Sie will ein Kind, aber keinen Mann.
Die junge Medizinstudentin Gaby Kinz hat von Liebesgeschichten gründlich genug. Sie wünscht sich kein Verhältnis und keine Ehe, sondern ausschließlich ein Kind – den in ihrer Phantasie längst existierenden Maximilian. Als Vater schwebt ihr dafür der berühmte und attraktive Professor Hammer vor. Dr. Müller, dessen psychologische Schriften Gaby gelesen hat, soll möglichst unauffällig eine Begegnung zwischen den beiden arrangieren.
Der Plan nimmt jedoch eine unerwartete Wendung. Gaby lernt Hammer tatsächlich kennen, verbringt einen Abend mit ihm – und verliebt sich ausgerechnet in den Mann, den sie lediglich als Vater ihres Wunschkindes vorgesehen hatte. Sie flieht am nächsten Morgen, weil sie erkennt, dass ihr sorgfältig sachlich konstruiertes Vorhaben längst von echten Gefühlen durchkreuzt worden ist.
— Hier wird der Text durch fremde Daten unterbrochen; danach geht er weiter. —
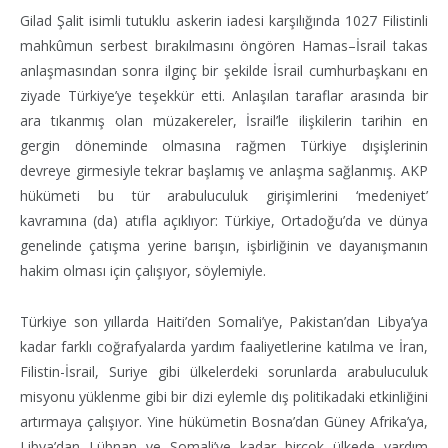
Gilad Şalit isimli tutuklu askerin iadesi karşılığında 1027 Filistinli
mahkûmun serbest bırakılmasını öngören Hamas–İsrail takas
anlaşmasından sonra ilginç bir şekilde İsrail cumhurbaşkanı en
ziyade Türkiye’ye teşekkür etti. Anlaşılan taraflar arasında bir
ara tıkanmış olan müzakereler, İsrail’le ilişkilerin tarihin en
gergin döneminde olmasına rağmen Türkiye dışişlerinin
devreye girmesiyle tekrar başlamış ve anlaşma sağlanmış. AKP
hükümeti bu tür arabuluculuk girişimlerini ‘medeniyet’
kavramına (da) atıfla açıklıyor: Türkiye, Ortadoğu’da ve dünya
genelinde çatışma yerine barışın, işbirliğinin ve dayanışmanın
hakim olması için çalışıyor, söylemiyle.
Türkiye son yıllarda Haiti’den Somali’ye, Pakistan’dan Libya’ya
kadar farklı coğrafyalarda yardım faaliyetlerine katılma ve İran,
Filistin-İsrail, Suriye gibi ülkelerdeki sorunlarda arabuluculuk
misyonu yüklenme gibi bir dizi eylemle dış politikadaki etkinliğini
artırmaya çalışıyor. Yine hükümetin Bosna’dan Güney Afrika’ya,
Libya’dan Lübnan ve Somali’ye kadar birçok ülkede yardım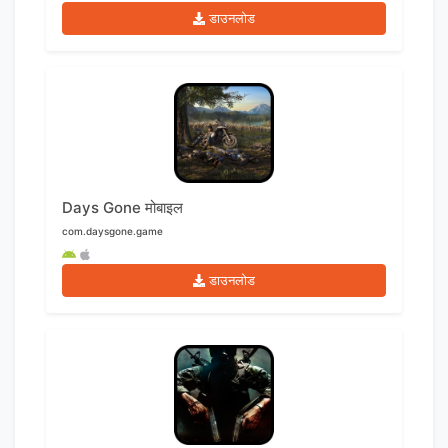
डाउनलोड
Days Gone मोबाइल
com.daysgone.game
डाउनलोड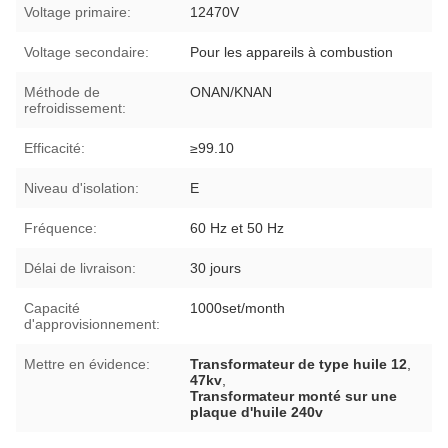
Voltage primaire:
12470V
Voltage secondaire:
Pour les appareils à combustion
Méthode de
ONAN/KNAN
refroidissement:
Efficacité:
≥99.10
Niveau d'isolation:
E
Fréquence:
60 Hz et 50 Hz
Délai de livraison:
30 jours
Capacité
1000set/month
d'approvisionnement:
Mettre en évidence:
Transformateur de type huile 12
,
47kv
,
Transformateur monté sur une
plaque d'huile 240v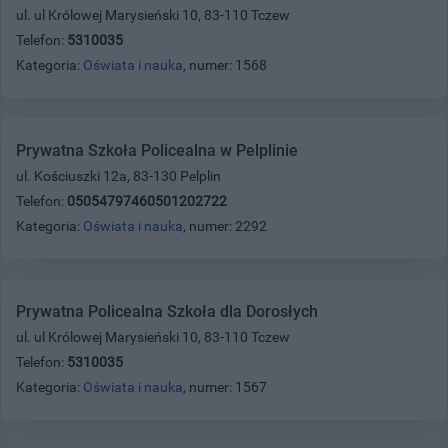
ul. ul Królowej Marysieński 10, 83-110 Tczew
Telefon:
5310035
Kategoria:
Oświata i nauka
, numer: 1568
Prywatna Szkoła Policealna w Pelplinie
ul. Kościuszki 12a, 83-130 Pelplin
Telefon:
05054797460501202722
Kategoria:
Oświata i nauka
, numer: 2292
Prywatna Policealna Szkoła dla Dorosłych
ul. ul Królowej Marysieński 10, 83-110 Tczew
Telefon:
5310035
Kategoria:
Oświata i nauka
, numer: 1567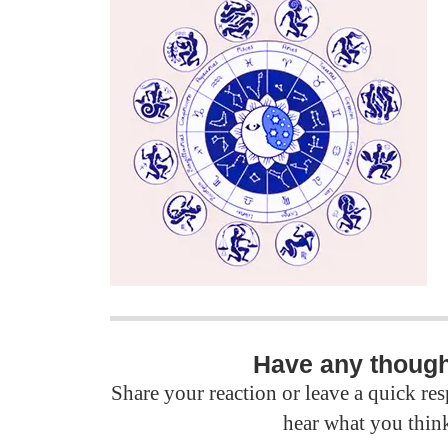
Have any thoug
Share your reaction or leave a quick r
hear what you thin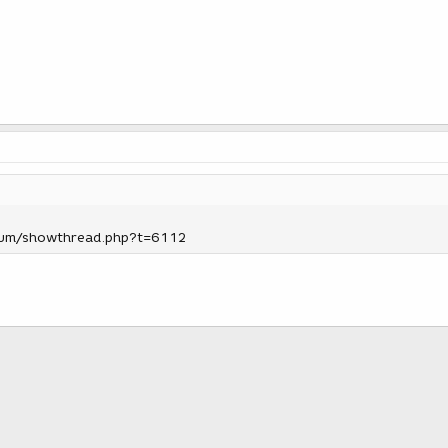
orum/showthread.php?t=6112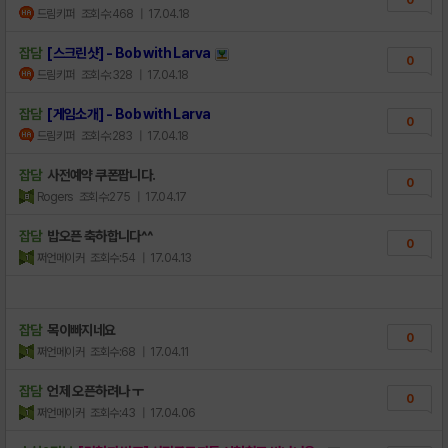
드림키퍼
조회수:468
| 17.04.18
잡담
[스크린샷] - Bob with Larva
0
드림키퍼
조회수:328
| 17.04.18
잡담
[게임소개] - Bob with Larva
0
드림키퍼
조회수:283
| 17.04.18
잡담
사전예약 쿠폰팝니다.
0
Rogers
조회수:275
| 17.04.17
잡담
밥오픈 축하합니다^^
0
쩌언메이커
조회수:54
| 17.04.13
잡담
목이빠지네요
0
쩌언메이커
조회수:68
| 17.04.11
잡담
언제 오픈하려나 ㅜ
0
쩌언메이커
조회수:43
| 17.04.06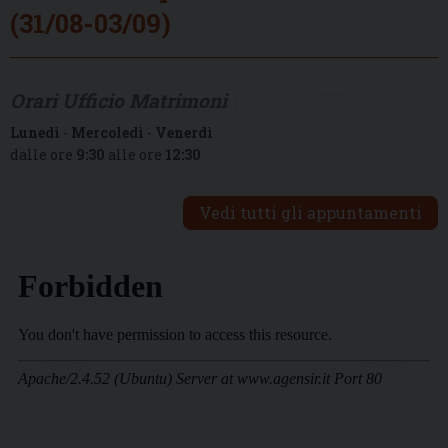
(31/08-03/09)
Orari Ufficio Matrimoni
Lunedì
-
Mercoledì
-
Venerdì
dalle ore
9:30
alle ore
12:30
Vedi tutti gli appuntamenti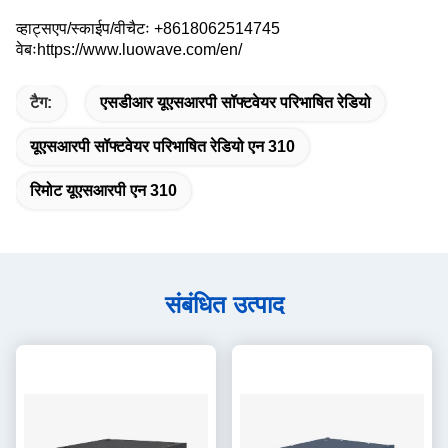
व्हाट्सएप/स्काईप/वीचैटः +8618062514745 
वेबःhttps://www.luowave.com/en/
टैग:
एसडीआर यूएसआरपी सॉफ्टवेयर परिभाषित रेडियो
यूएसआरपी सॉफ्टवेयर परिभाषित रेडियो एन 310
रिमोट यूएसआरपी एन 310
संबंधित उत्पाद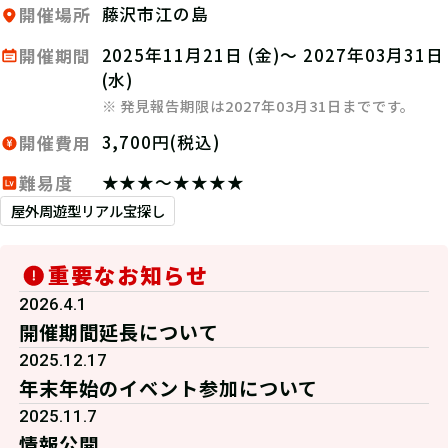
藤沢市江の島
開催場所
2025年11月21日 (金)～ 2027年03月31日
開催期間
(水)
※ 発見報告期限は2027年03月31日までです。
3,700円(税込)
開催費用
★★★～★★★★
難易度
屋外周遊型リアル宝探し
重要なお知らせ
2026.4.1
開催期間延長について
2025.12.17
年末年始のイベント参加について
2025.11.7
情報公開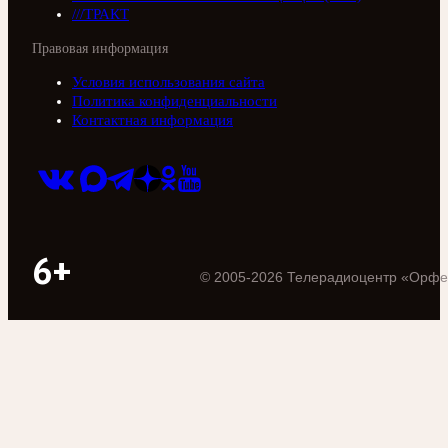
///ТРАКТ
Правовая информация
Условия использования сайта
Политика конфиденциальности
Контактная информация
6+
©
2005
-
2026
Телерадиоцентр «Орфе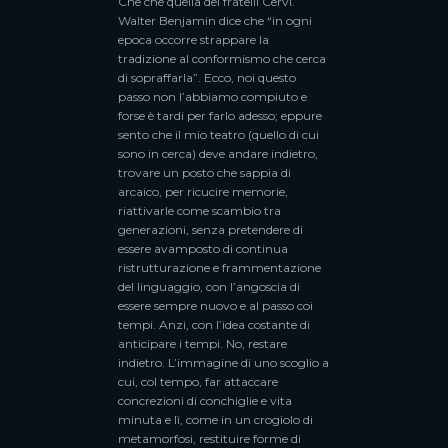
Che che quella dei fratelli Cervi.
Walter Benjamin dice che “in ogni
epoca occorre strappare la
tradizione al conformismo che cerca
di sopraffarla”. Ecco, noi questo
passo non l’abbiamo compiuto e
forse è tardi per farlo adesso; eppure
sento che il mio teatro (quello di cui
sono in cerca) deve andare indietro,
trovare un posto che sappia di
arcaico, per ricucire memorie,
riattivarle come scambio tra
generazioni, senza pretendere di
essere avamposto di continua
ristrutturazione e frammentazione
del linguaggio, con l’angoscia di
essere sempre nuovo e al passo coi
tempi. Anzi, con l’idea costante di
anticipare i tempi. No, restare
indietro. L’immagine di uno scoglio a
cui, col tempo, far attaccare
concrezioni di conchiglie e vita
minuta e lì, come in un crogiolo di
metamorfosi, restituire forme di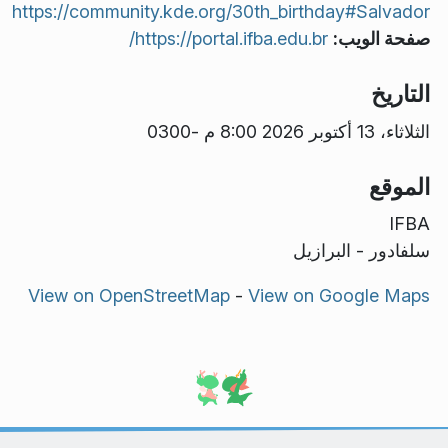
https://community.kde.org/30th_birthday#Salvador
صفحة الويب:
https://portal.ifba.edu.br/
التاريخ
الثلاثاء، 13 أكتوبر 2026 8:00 م -0300
الموقع
IFBA
سلفادور - البرازيل
View on OpenStreetMap
-
View on Google Maps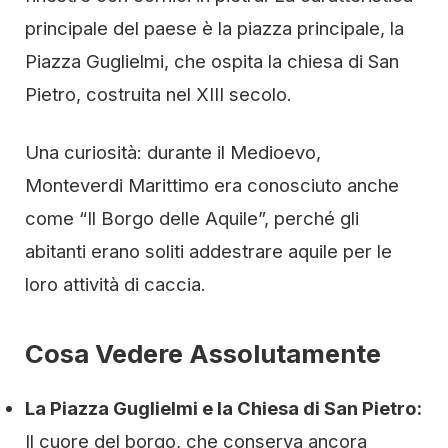
principale del paese è la piazza principale, la
Piazza Guglielmi, che ospita la chiesa di San
Pietro, costruita nel XIII secolo.
Una curiosità: durante il Medioevo,
Monteverdi Marittimo era conosciuto anche
come “Il Borgo delle Aquile”, perché gli
abitanti erano soliti addestrare aquile per le
loro attività di caccia.
Cosa Vedere Assolutamente
La Piazza Guglielmi e la Chiesa di San Pietro:
Il cuore del borgo, che conserva ancora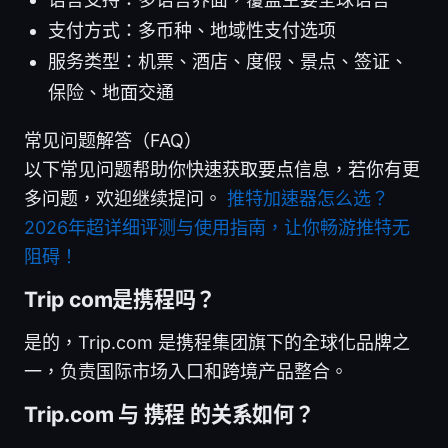
支付方式：多币种、地域性支付选项
服务类型：机票、酒店、度假、景点、签证、
保险、地面交通
常见问题解答（FAQ）
以下常见问题帮助你快速获取要点信息，若你有更
多问题，欢迎继续提问。
推特加速器怎么选？
2026年超详细评测与使用指南，让你畅游推特无
阻碍！
Trip com是携程吗？
是的，Trip.com 是携程集团旗下的全球化品牌之
一，负责国际市场入口和跨境产品整合。
Trip.com 与 携程 的关系如何？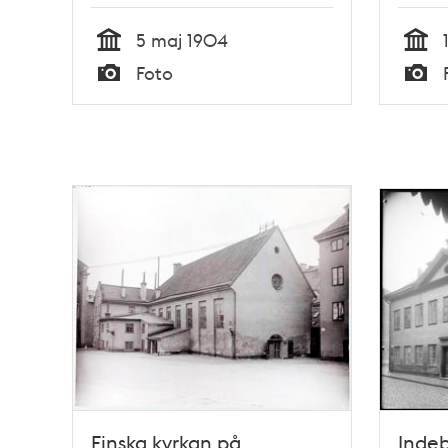
5 maj 1904
Tid
Tid
Foto
Typ
Typ
Finska kyrkan på
Indeb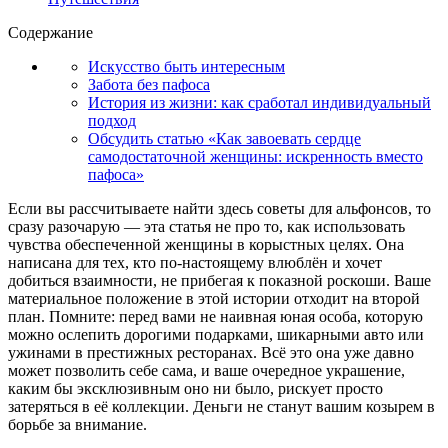
Содержание
Искусство быть интересным
Забота без пафоса
История из жизни: как сработал индивидуальный
подход
Обсудить статью «Как завоевать сердце
самодостаточной женщины: искренность вместо
пафоса»
Если вы рассчитываете найти здесь советы для альфонсов, то
сразу разочарую — эта статья не про то, как использовать
чувства обеспеченной женщины в корыстных целях. Она
написана для тех, кто по-настоящему влюблён и хочет
добиться взаимности, не прибегая к показной роскоши. Ваше
материальное положение в этой истории отходит на второй
план. Помните: перед вами не наивная юная особа, которую
можно ослепить дорогими подарками, шикарными авто или
ужинами в престижных ресторанах. Всё это она уже давно
может позволить себе сама, и ваше очередное украшение,
каким бы эксклюзивным оно ни было, рискует просто
затеряться в её коллекции. Деньги не станут вашим козырем в
борьбе за внимание.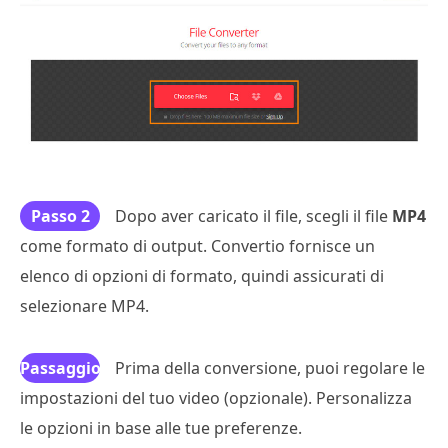
Passo 2
Dopo aver caricato il file, scegli il file
MP4
come formato di output. Convertio fornisce un
elenco di opzioni di formato, quindi assicurati di
selezionare MP4.
Passaggio
Prima della conversione, puoi regolare le
impostazioni del tuo video (opzionale). Personalizza
3
le opzioni in base alle tue preferenze.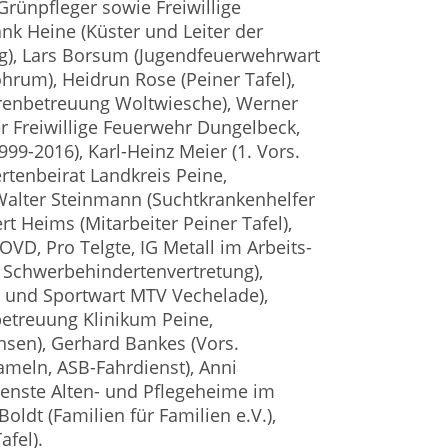
rünpfleger sowie Freiwillige
k Heine (Küster und Leiter der
g), Lars Borsum (Jugendfeuerwehrwart
hrum), Heidrun Rose (Peiner Tafel),
renbetreuung Woltwiesche), Werner
 Freiwillige Feuerwehr Dungelbeck,
99-2016), Karl-Heinz Meier (1. Vors.
tenbeirat Landkreis Peine,
Walter Steinmann (Suchtkrankenhelfer
t Heims (Mitarbeiter Peiner Tafel),
OVD, Pro Telgte, IG Metall im Arbeits-
 Schwerbehindertenvertretung),
. und Sportwart MTV Vechelade),
betreuung Klinikum Peine,
sen), Gerhard Bankes (Vors.
meln, ASB-Fahrdienst), Anni
enste Alten- und Pflegeheime im
Boldt (Familien für Familien e.V.),
afel).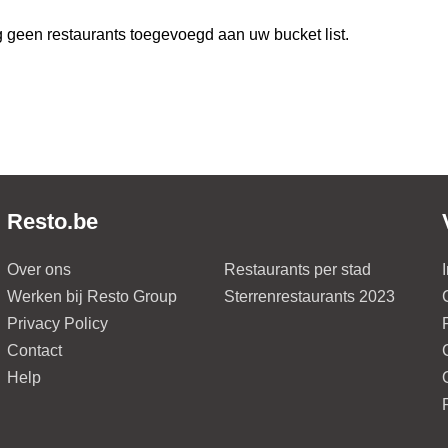
 geen restaurants toegevoegd aan uw bucket list.
Resto.be
Over ons
Restaurants per stad
Werken bij Resto Group
Sterrenrestaurants 2023
Privacy Policy
Contact
Help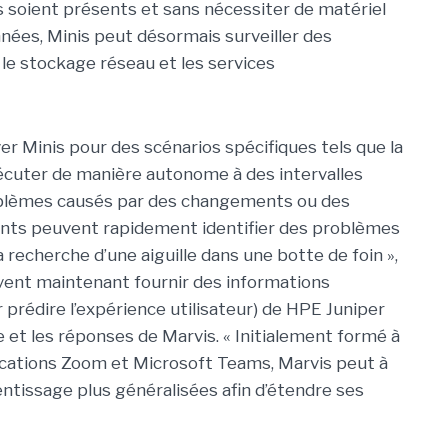
s soient présents et sans nécessiter de matériel
nées, Minis peut désormais surveiller des
le stockage réseau et les services
r Minis pour des scénarios spécifiques tels que la
écuter de manière autonome à des intervalles
roblèmes causés par des changements ou des
ients peuvent rapidement identifier des problèmes
 recherche d’une aiguille dans une botte de foin »,
uvent maintenant fournir des informations
rédire l’expérience utilisateur) de HPE Juniper
e et les réponses de Marvis. « Initialement formé à
ications Zoom et Microsoft Teams, Marvis peut à
ntissage plus généralisées afin d’étendre ses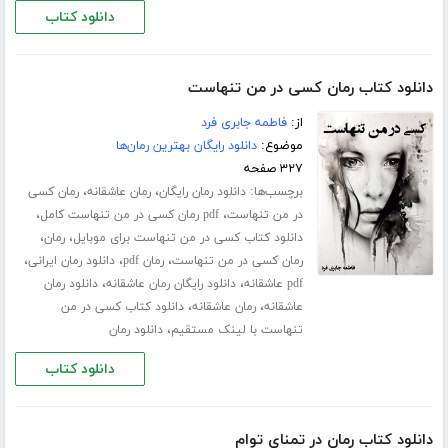
دانلود کتاب
دانلود کتاب رمان کسی در من تنهاست
از:
فاطمه جابری فرد
موضوع:
دانلود رایگان بهترین رمان‌ها
۳۲۷ صفحه
برچسب‌ها:
،
،
دانلود رمان رایگان
رمان عاشقانه
رمان کسی
،
،
در من تنهاست
pdf رمان کسی در من تنهاست کامل
،
،
دانلود کتاب کسی در من تنهاست برای موبایل
رمان
،
،
،
رمان کسی در من تنهاست
رمان pdf
دانلود رمان ایرانی
،
،
pdf عاشقانه
دانلود رایگان رمان عاشقانه
دانلود رمان
،
،
عاشقانه
رمان عاشقانه
دانلود کتاب کسی در من
،
تنهاست با لینک مستقیم
دانلود رمان
دانلود کتاب
دانلود کتاب رمان در تمنای توام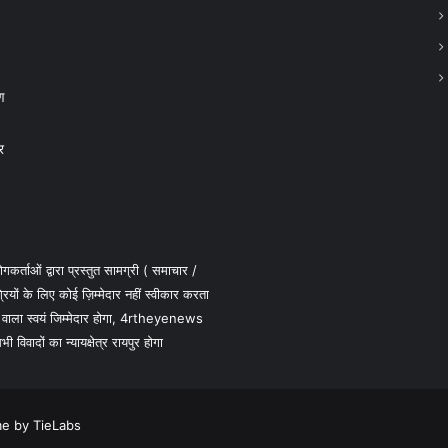
ण
र
कर्ताओं द्वारा प्रस्तुत सामग्री ( समाचार /
 के लिए कोई ज़िम्मेदार नहीं स्वीकार करता
 वाला स्वयं जिम्मेदार होगा, 4rtheyenews
विवादों का न्यायक्षेत्र रायपुर होगा
e by TieLabs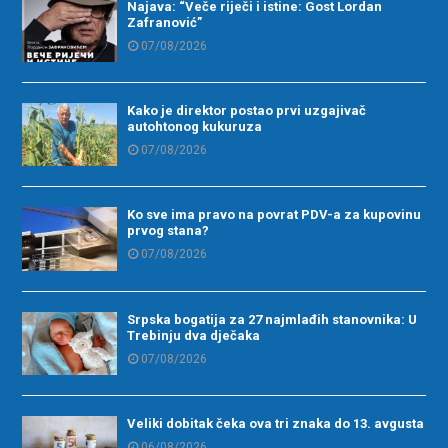
Najava: “Veče riječi i istine: Gost Lordan
Zafranović”
07/08/2026
Kako je direktor postao prvi uzgajivač
autohtonog kukuruza
07/08/2026
Ko sve ima pravo na povrat PDV-a za kupovinu
prvog stana?
07/08/2026
Srpska bogatija za 27 najmlađih stanovnika: U
Trebinju dva dječaka
07/08/2026
Veliki dobitak čeka ova tri znaka do 13. avgusta
06/08/2026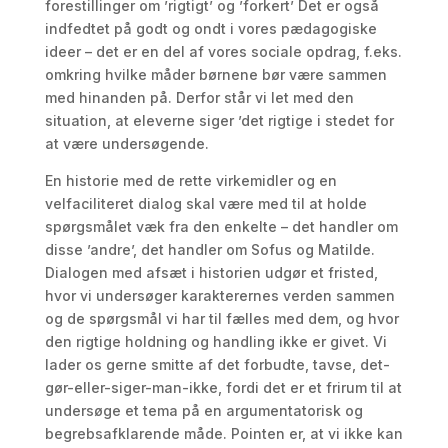
forestillinger om ’rigtigt’ og ’forkert’ Det er også
indfedtet på godt og ondt i vores pædagogiske
ideer – det er en del af vores sociale opdrag, f.eks.
omkring hvilke måder børnene bør være sammen
med hinanden på. Derfor står vi let med den
situation, at eleverne siger ’det rigtige i stedet for
at være undersøgende.
En historie med de rette virkemidler og en
velfaciliteret dialog skal være med til at holde
spørgsmålet væk fra den enkelte – det handler om
disse ’andre’, det handler om Sofus og Matilde.
Dialogen med afsæt i historien udgør et fristed,
hvor vi undersøger karakterernes verden sammen
og de spørgsmål vi har til fælles med dem, og hvor
den rigtige holdning og handling ikke er givet. Vi
lader os gerne smitte af det forbudte, tavse, det-
gør-eller-siger-man-ikke, fordi det er et frirum til at
undersøge et tema på en argumentatorisk og
begrebsafklarende måde. Pointen er, at vi ikke kan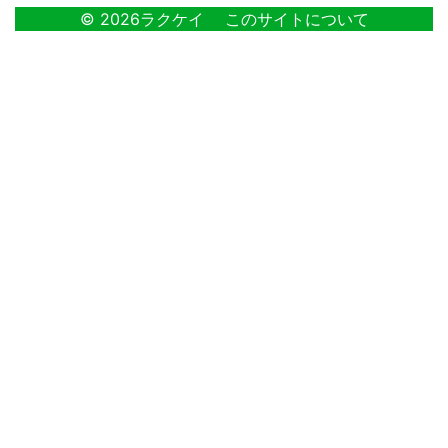
© 2026ラクケイ
このサイトについて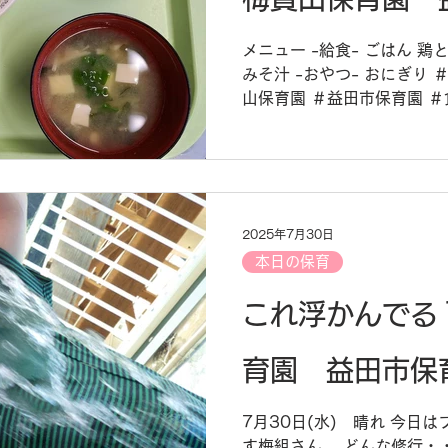
メニュー -給食- ごはん 
みそ汁 -おやつ- おにぎり 
山保育園 ＃益田市保育園 ＃
園給食
2025年7月30日
本日の保育
これ浮かんでる
育園 益田市保
7月30日(水) 晴れ 今日
す梅組さん。 どんな修行・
Nach fünfundzwanzig Tagen begegnen sich beide wieder. Gaby gesteht Hammer, wie ihr Traum von Maximilian entstanden ist: Sie wollte ein Wesen haben, das sie lieben kann und das sie niemals verlässt oder verletzt. Nun erkennt sie, dass ihr eigentlicher Wunsch nicht einem Kind allein galt, sondern der Sehnsucht nach Liebe und Geborgenheit. Hammer bittet sie, gemeinsam mit ihm weiterzugehen – und aus dem erträumten Maximilian wird die Aussicht auf eine gemeinsame Zukunft.